Trecho para leitura:
......

A decisão causará nova turbulência no comércio global?
Pode criar um efeito dominó. A chave é
manter o compromisso com o sistema de regras para a
economia. Podemos até mudá-las se sentirmos que não somos tratados de
forma justa, mas tem que ser por meio de negociação.
O que é urgente reformar na América Latina?
Antigamente tínhamos uma divisão política
entre esquerda e direita. Mas capitalismo e socialismo são ideologias
criadas no contexto da Primeira Revolução Industrial [no século 18].
Hoje estamos na Quarta Revolução
Industrial, e as linhas divisórias não são mais entre direita e
esquerda, são entre aqueles que querem defender o passado e aqueles que
querem se preparar para o futuro.
O Brasil está ficando para trás?
O Brasil está fazendo algumas mudanças
necessárias, como tornar as suas leis trabalhistas mais flexíveis, mas
todo governo deveria fazer o máximo para estimular a inovação e o
empreendedorismo.
Isso significa flexibilizar o processo para
que empreendedores montem empresas, criar um sistema tributário que
permita ao empreendedor assumir riscos, e transformar a educação --o
sistema é antiquado no mundo todo.

......

Dados extraídos:

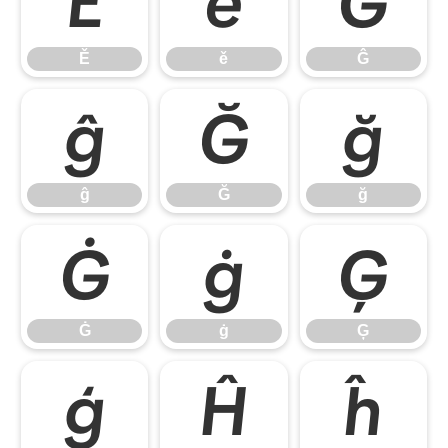
Ě
ě
Ĝ
Ě
ě
Ĝ
ĝ
Ğ
ğ
ĝ
Ğ
ğ
Ġ
ġ
Ģ
Ġ
ġ
Ģ
ģ
Ĥ
ĥ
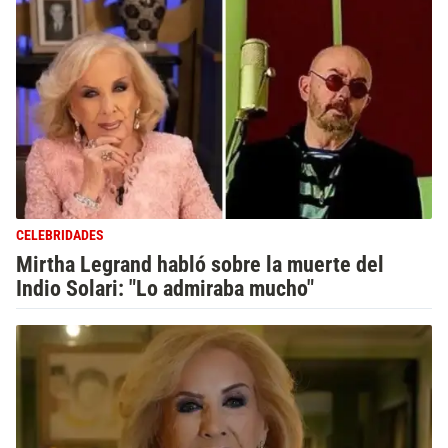
CELEBRIDADES
Mirtha Legrand habló sobre la muerte del
Indio Solari: "Lo admiraba mucho"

......

Tarefas do exercício:
1. Resuma em duas frases o trecho sobre comércio global e reformas.
2. Dê sequência ao trecho sobre comércio global e reformas, começando logo após a última frase apresentada.

Respostas das atividades:
1. No comércio global, o essencial é manter o compromisso com o sistema de regras, que só pode ser mudado por meio de negociação. Hoje a divisão política se dá entre quem quer defender o passado e quem quer se preparar para o futuro, e, embora o Brasil faça mudanças necessárias, como flexibilizar as leis trabalhistas, todo governo deveria estimular a inovação e o empreendedorismo.

2.
Os EUA hoje tendem ao protecionismo, enquanto a China mostra interesses globais. A China pode vir a ter mais poder econômico do que os EUA?
A China já tem um PIB em paridade
de poder de compra comparável ao dos EUA, e a China já está de fato se
preparando para o futuro. Em Pequim, há uma área que deve chegar a 100
km? para incubadoras. A China também já reconhece que a inteligência
artificial deve ser muito bem sucedida. Olhando para o futuro, você vê
que a China está se preparando para assumir a dianteira em tecnologia.
Os participantes do encontro anual do Fórum Econômico Mundial em Davos pareceram otimistas, mas desde então tivemos turbulências. O sr. vê risco de uma bolha explodir?
Não diria que é bolha, mas a
economia opera em ciclos, e estamos em um longo ciclo de recuperação
econômica que pode estar no fim. E há a questão da dívida. O total de
endividamento de governos, famílias e empresas equivale a 200%-250% do
PIB [global]. Não sabemos se haverá outra desaceleração econômica, mas,
se houver, não dá para reduzir juros [para estimular a economia], pois
isso foi feito na última crise, e as taxas já estão baixas. E se agirmos
para evitar a dívida [subindo juros], não sabemos qual será o efeito
--a volatilidade voltou às bolsas depois de aumentos modestos nas taxas.
Os países têm preferido acordos bi e
plurilaterais aos multilaterais. Precisamos de regras para todos, mas
grandes negociações são lentas para captar as mudanças de hoje. Como
lidar com o paradoxo?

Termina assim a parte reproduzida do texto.